Once again, I really enjoyed Loe’s dead-pan style, which somehow makes Doppler’s matter-of-factness, exasperations, and friendship with his elk rather endearing. You’ll have gathered that Doppler isn’t beyond a bit of petty-thievery to boost his existence, he doesn’t see it as such, he’s just getting what he needs. So he hasn’t totally rejected consumerism totally – such are life’s contradictions. I did feel sorry for him, as he hasn’t got any friends, bar Dusseldorf for a while, in fact, he reminded me of many of Magnus Mills’ characters. I also felt hugely for his long-suffering wife who just gets on with it! I loved the humour and slight satire, the social comment and quiet subversion. Only one more of Loe’s novels has been translated into English so far, and it sits waiting for me on my shelves already, so this time next year perhaps for Naive, Super?

Source: Own copy. Head of Zeus hardback, 170 pages – BUY in paperback from Blackwell’s or Amazon UK (link will work).

8 thoughts on “A #NovNov24 read for Norway in November: Doppler by Erlend Loe.

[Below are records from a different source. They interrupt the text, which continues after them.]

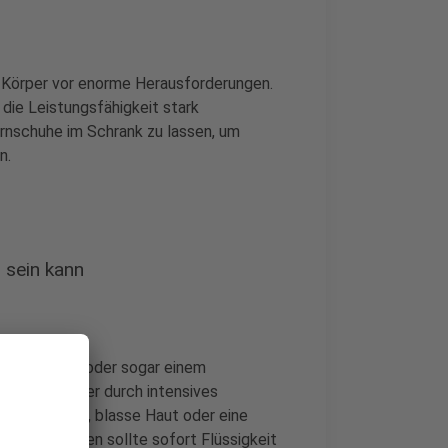
n Körper vor enorme Herausforderungen.
die Leistungsfähigkeit stark
Turnschuhe im Schrank zu lassen, um
n.
 sein kann
Zellschäden oder sogar einem
enn der Körper durch intensives
lter Schweiß, blasse Haut oder eine
solchen Fällen sollte sofort Flüssigkeit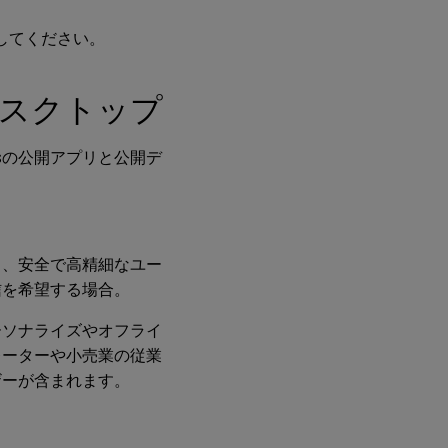
してください。
スクトップ
ktopsの公開アプリと公開デ
ら、安全で高精細なユー
信を希望する場合。
ーソナライズやオフライ
レーターや小売業の従業
ザーが含まれます。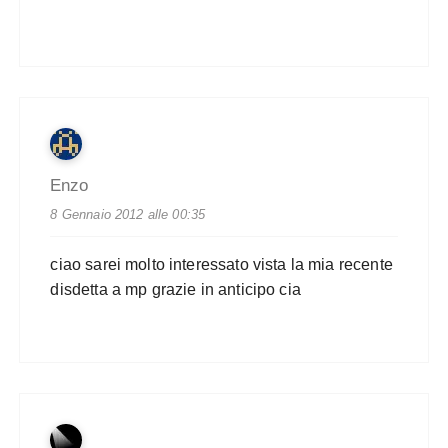
Enzo
8 Gennaio 2012 alle 00:35
ciao sarei molto interessato vista la mia recente
disdetta a mp grazie in anticipo cia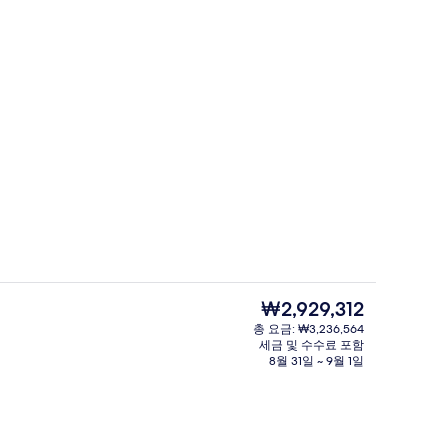
외관
상 - 제출자 Klaudia Naqvi
현
₩2,929,312
재
총 요금: ₩3,236,564
가
세금 및 수수료 포함
(Deluxe) | 객실에서 보이는 전망
외관
격
8월 31일 ~ 9월 1일
은
₩2,929,312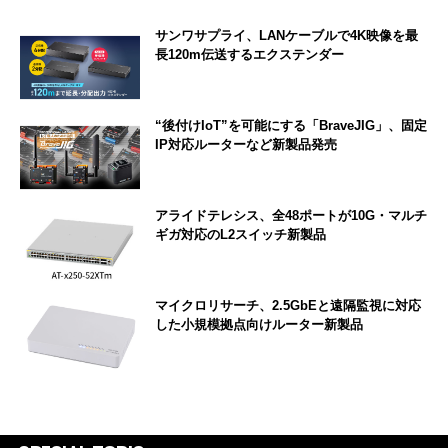
サンワサプライ、LANケーブルで4K映像を最
長120m伝送するエクステンダー
“後付けIoT”を可能にする「BraveJIG」、固定
IP対応ルーターなど新製品発売
アライドテレシス、全48ポートが10G・マルチ
ギガ対応のL2スイッチ新製品
マイクロリサーチ、2.5GbEと遠隔監視に対応
した小規模拠点向けルーター新製品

  1. A Life in Books says:

    I do like the sound of this. Another for the list, and the earworm passage made me laugh. My poor partner is often tormented by advertisng jingles from his childhhood – ‘Now hands that do dishes…’ and ‘Opal Fruits, made to make your mouth water’ being amongst them.

    • AnnaBookBel says:

      I love rather than are tormented by all the same old jingles from my childhood – but I’m with Doppler on Bananas – I despised that programme when my daughter was little. Mind – you should see what he says about the Teletubbies! (Of course Norwegians probably wouldn’t have Toyah in it with dubbing?)

  2. Elle says:

    That combination of “uncritically” singing something that’s in your head, and the “cold sweat” when you tune in to yourself and recognise the song, is terrifically evoked. On the whole I’m not sure how much I could cope with Doppler as a character (his wife? Is pregnant?! Get out of the damn woods??!) but this does sound like it has a light and humorous touch, which is good.

    • AnnaBookBel says:

      Doppler is such a contradiction as a character. His man-nerisms are many and irritating – but full of humour. This is leavened by his friendships with Bongo, and later with his son, both are endearing. He and his wife’s relationship is odd, but actually seems to work which is the strangest thing.

  3. Rebecca Foster says:

    Oh no, not another November challenge! Not sure I could cope with adding one more on. I remember reading this back in the day (maybe even 12 years ago right at its translation?) and enjoying the sense of humour.

    • AnnaBookBel says:

      I know – but as I had a couple of days before planning to get stuck into some chunkier fare, I managed to squeeze in this quirky novella which was great fun.

  4. Marcie McCauley says:

    This is the only book of his I’ve read as well, but I remember it being quite fun. (I had a lot to say about the humour here, and it’s interesting that my Canadian copy said moose instead of elk although the translators are the same!)